## GOAL OF THE EXERCISE:
Copy the data from the line with "class: Magnoliopsida" through the end, swapping "scientific name" for "Latin name" and changing nothing else. Leave the pictures out.
* start RECORDS TO USE *
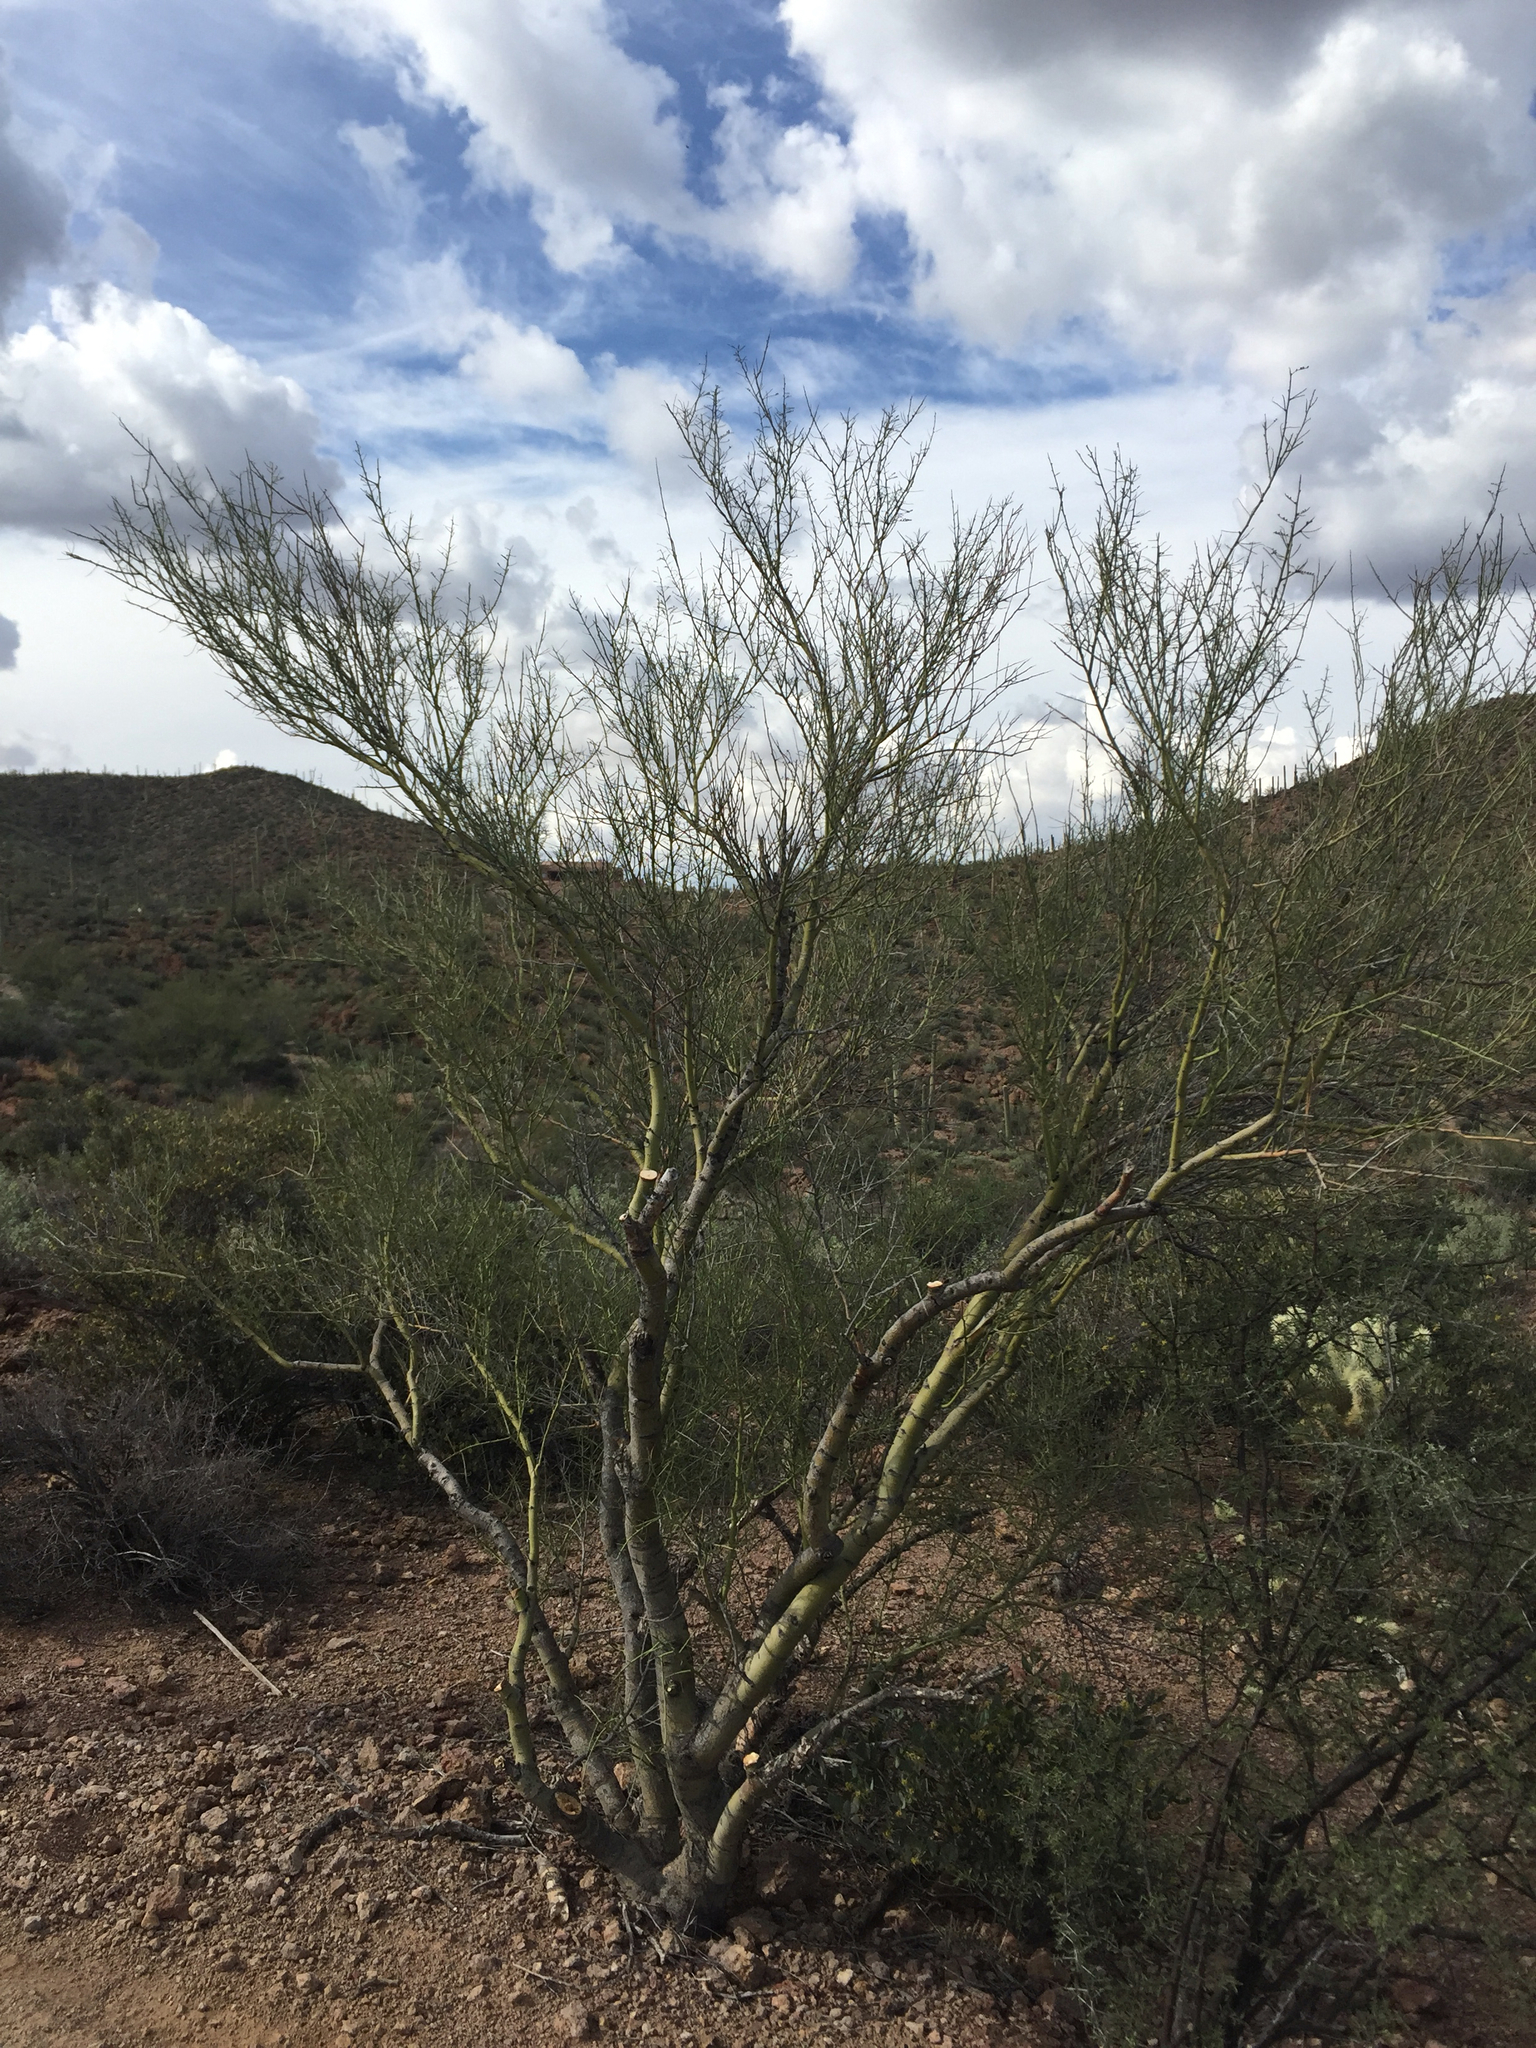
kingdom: Plantae
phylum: Tracheophyta
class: Magnoliopsida
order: Fabales
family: Fabaceae
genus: Parkinsonia
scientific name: Parkinsonia microphylla
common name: Yellow paloverde
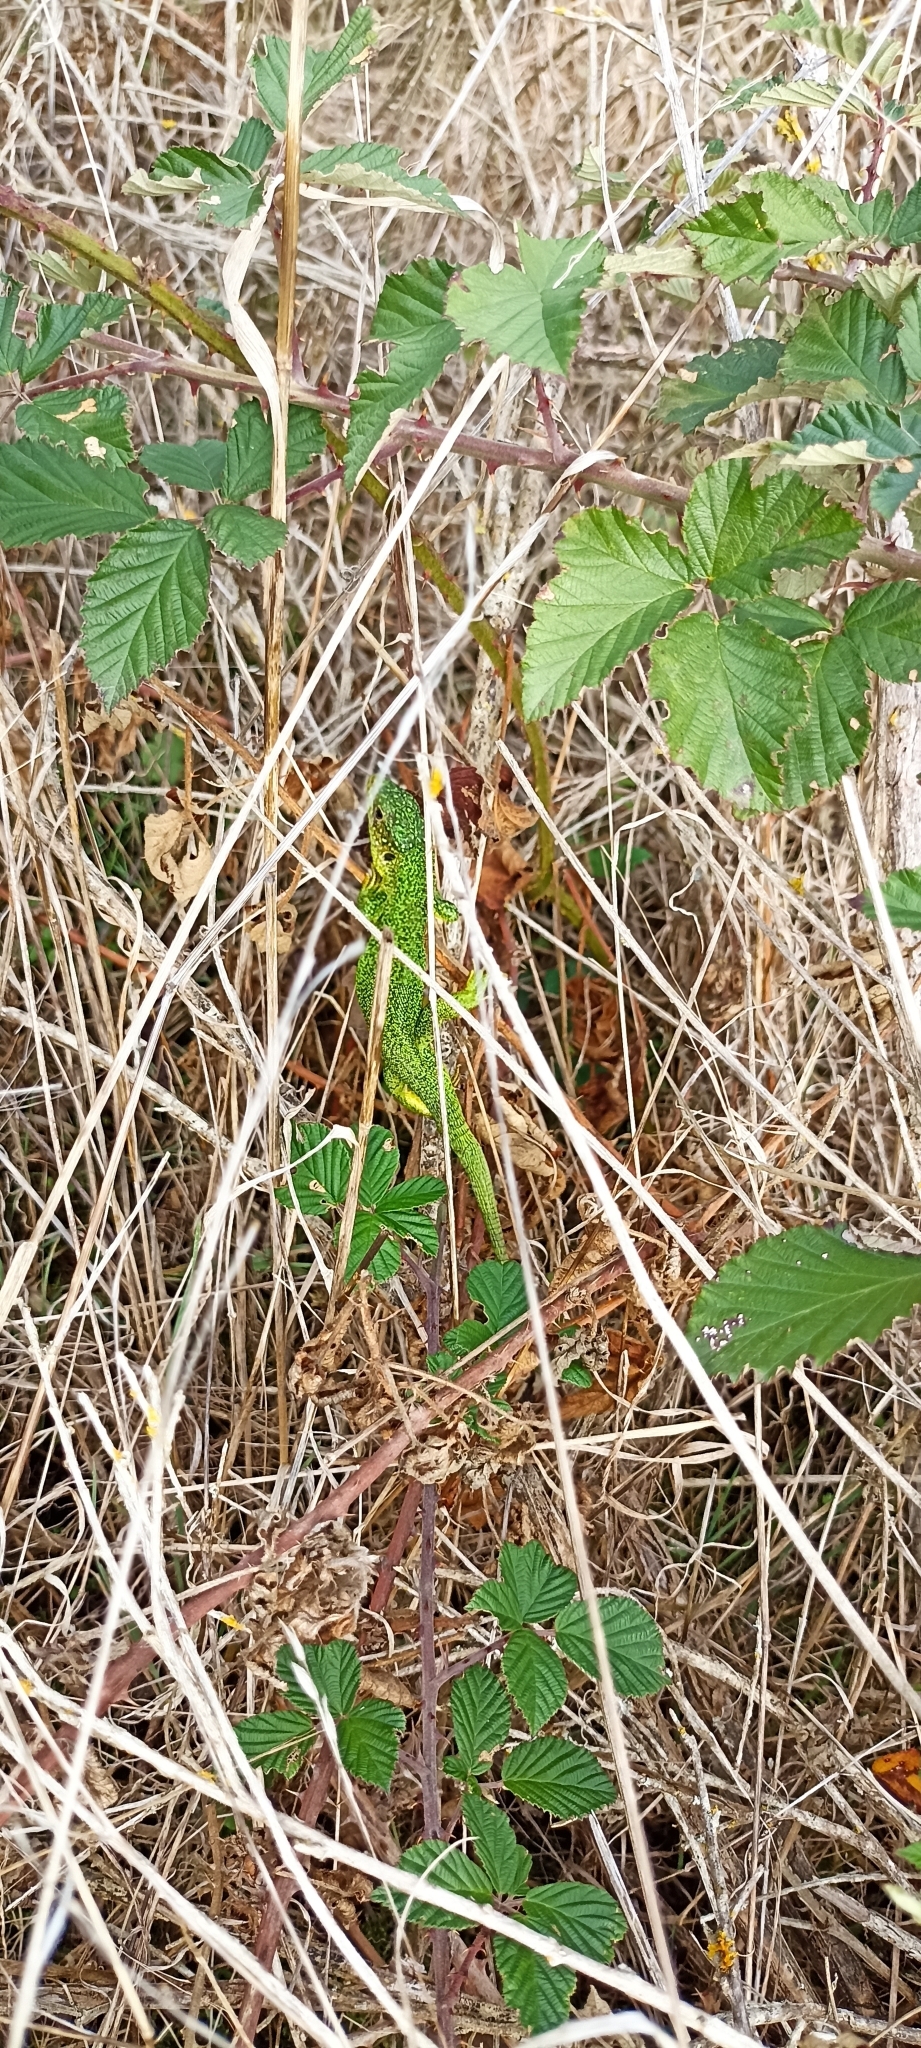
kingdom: Animalia
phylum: Chordata
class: Squamata
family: Lacertidae
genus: Lacerta
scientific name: Lacerta bilineata
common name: Western green lizard
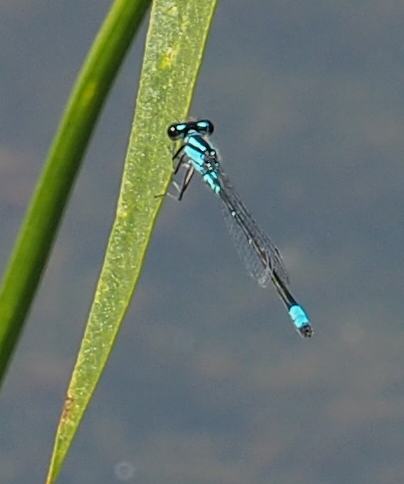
* end RECORDS TO USE *
## THE RESPONSE:
class: Magnoliopsida
order: Fabales
family: Fabaceae
genus: Parkinsonia
Latin name: Parkinsonia microphylla
common name: Yellow paloverde
kingdom: Animalia
phylum: Chordata
class: Squamata
family: Lacertidae
genus: Lacerta
Latin name: Lacerta bilineata
common name: Western green lizard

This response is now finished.